# [Task statement]
Repeat the records below verbatim and include no pictures.

[Data for this task — start]

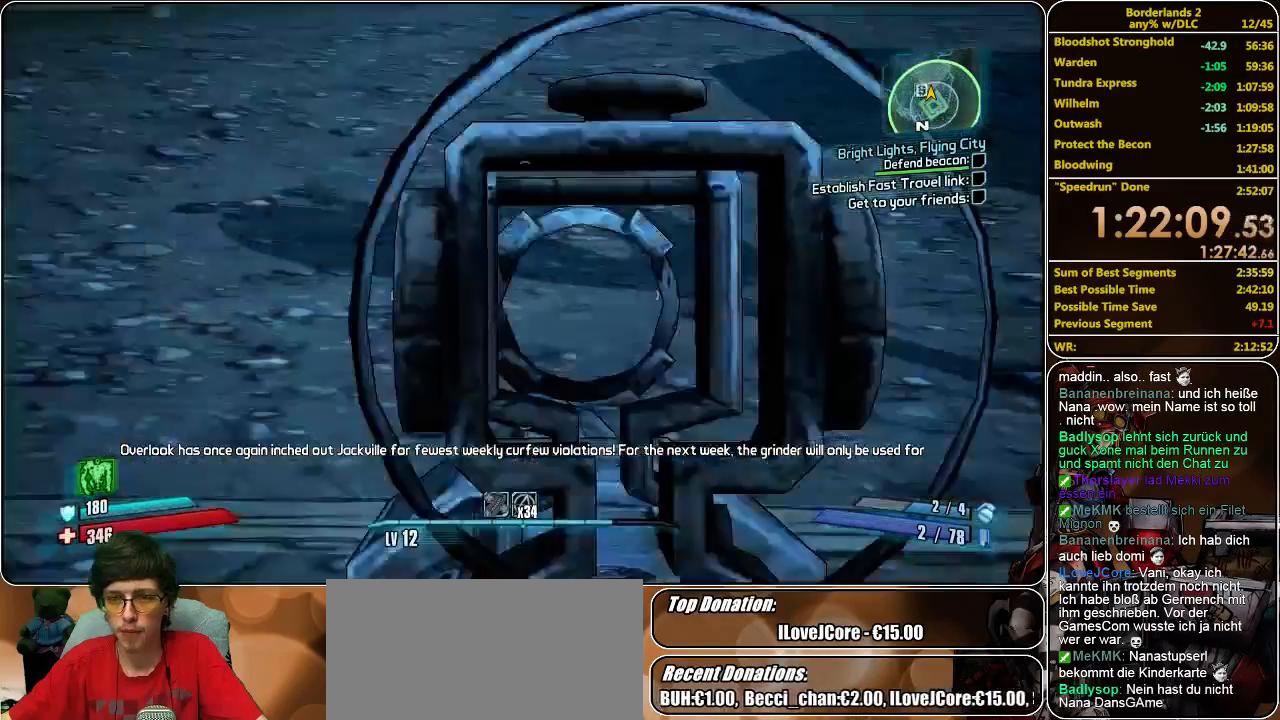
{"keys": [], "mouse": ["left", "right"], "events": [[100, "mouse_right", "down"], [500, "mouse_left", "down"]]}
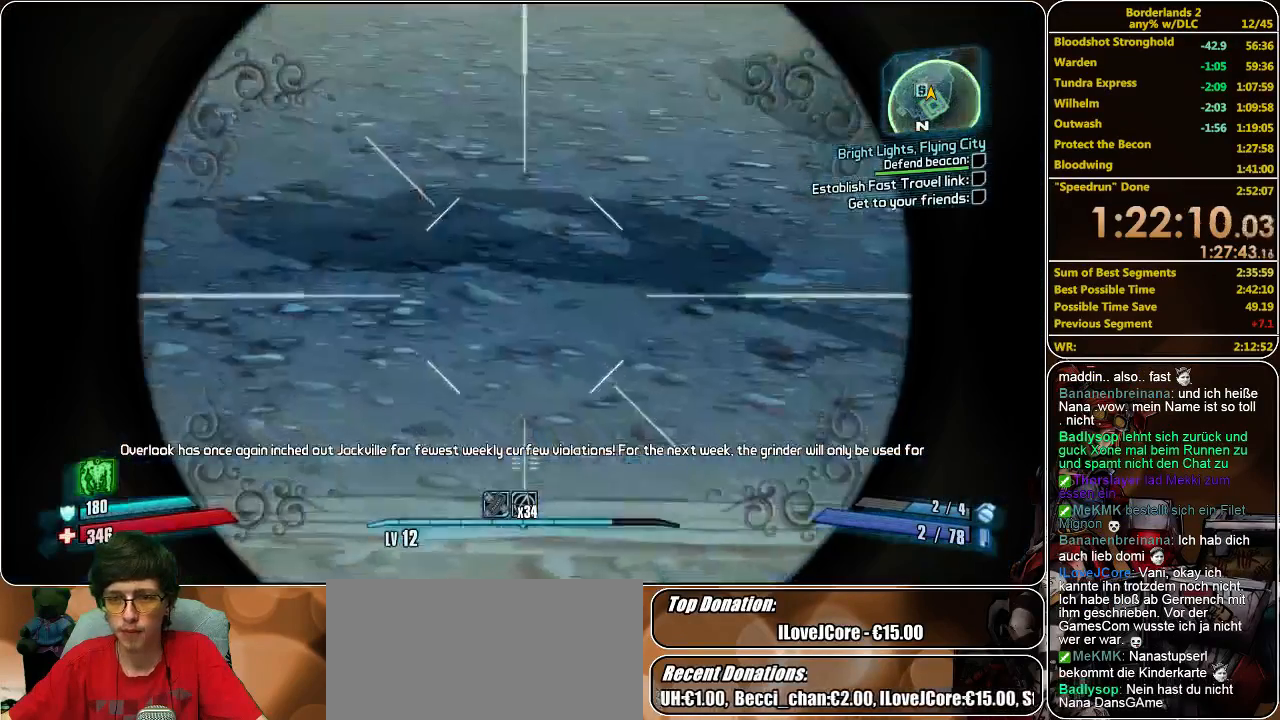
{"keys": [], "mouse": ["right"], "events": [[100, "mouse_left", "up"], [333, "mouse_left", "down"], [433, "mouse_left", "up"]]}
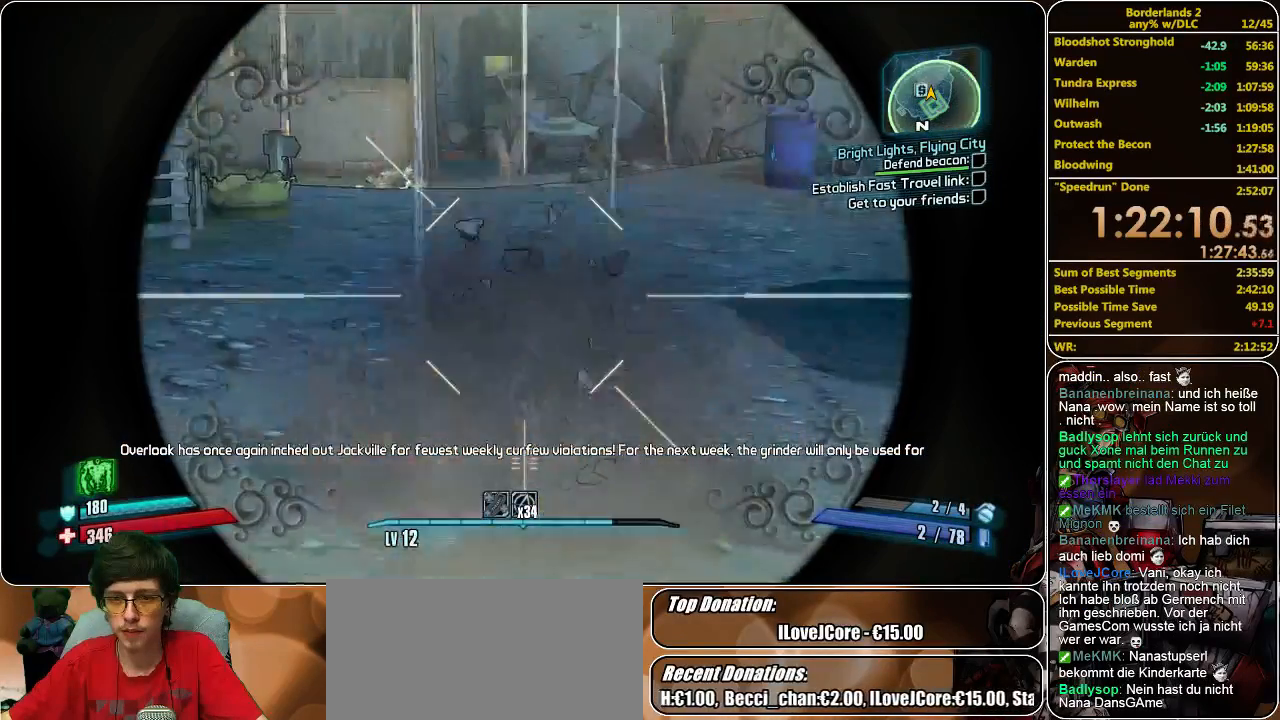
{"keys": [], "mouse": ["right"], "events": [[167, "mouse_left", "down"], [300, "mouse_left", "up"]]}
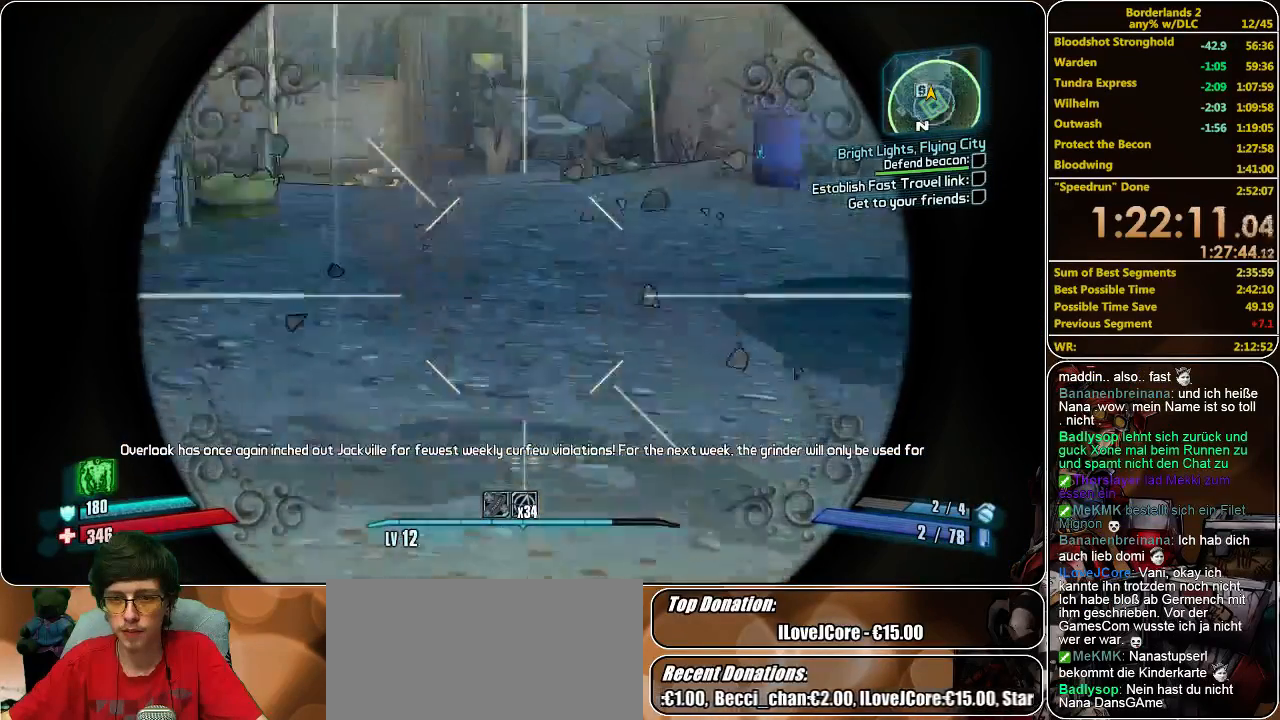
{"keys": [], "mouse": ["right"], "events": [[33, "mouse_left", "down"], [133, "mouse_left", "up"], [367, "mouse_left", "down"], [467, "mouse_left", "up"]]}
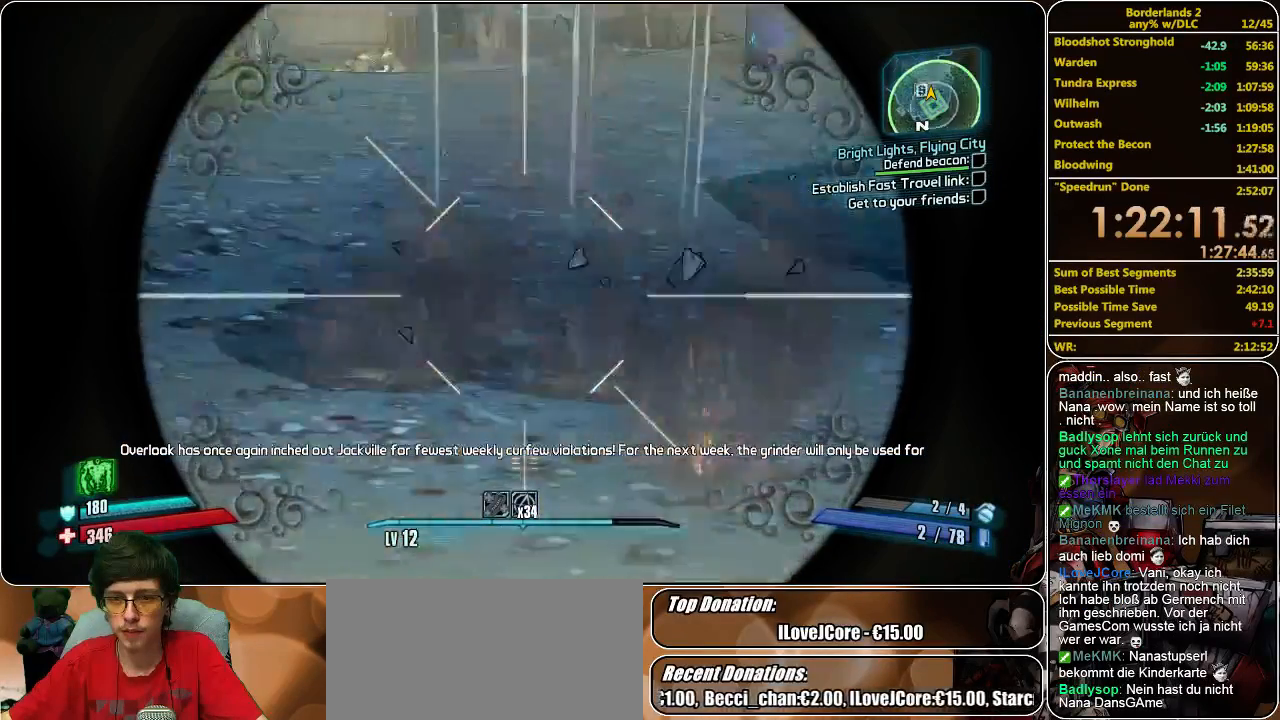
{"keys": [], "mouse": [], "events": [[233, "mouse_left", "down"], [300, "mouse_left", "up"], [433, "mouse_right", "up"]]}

[Data for this task — finish]

# [Answer to this problem]
{"keys": [], "mouse": ["left", "right"], "events": [[100, "mouse_right", "down"], [500, "mouse_left", "down"]]}
{"keys": [], "mouse": ["right"], "events": [[100, "mouse_left", "up"], [333, "mouse_left", "down"], [433, "mouse_left", "up"]]}
{"keys": [], "mouse": ["right"], "events": [[167, "mouse_left", "down"], [300, "mouse_left", "up"]]}
{"keys": [], "mouse": ["right"], "events": [[33, "mouse_left", "down"], [133, "mouse_left", "up"], [367, "mouse_left", "down"], [467, "mouse_left", "up"]]}
{"keys": [], "mouse": [], "events": [[233, "mouse_left", "down"], [300, "mouse_left", "up"], [433, "mouse_right", "up"]]}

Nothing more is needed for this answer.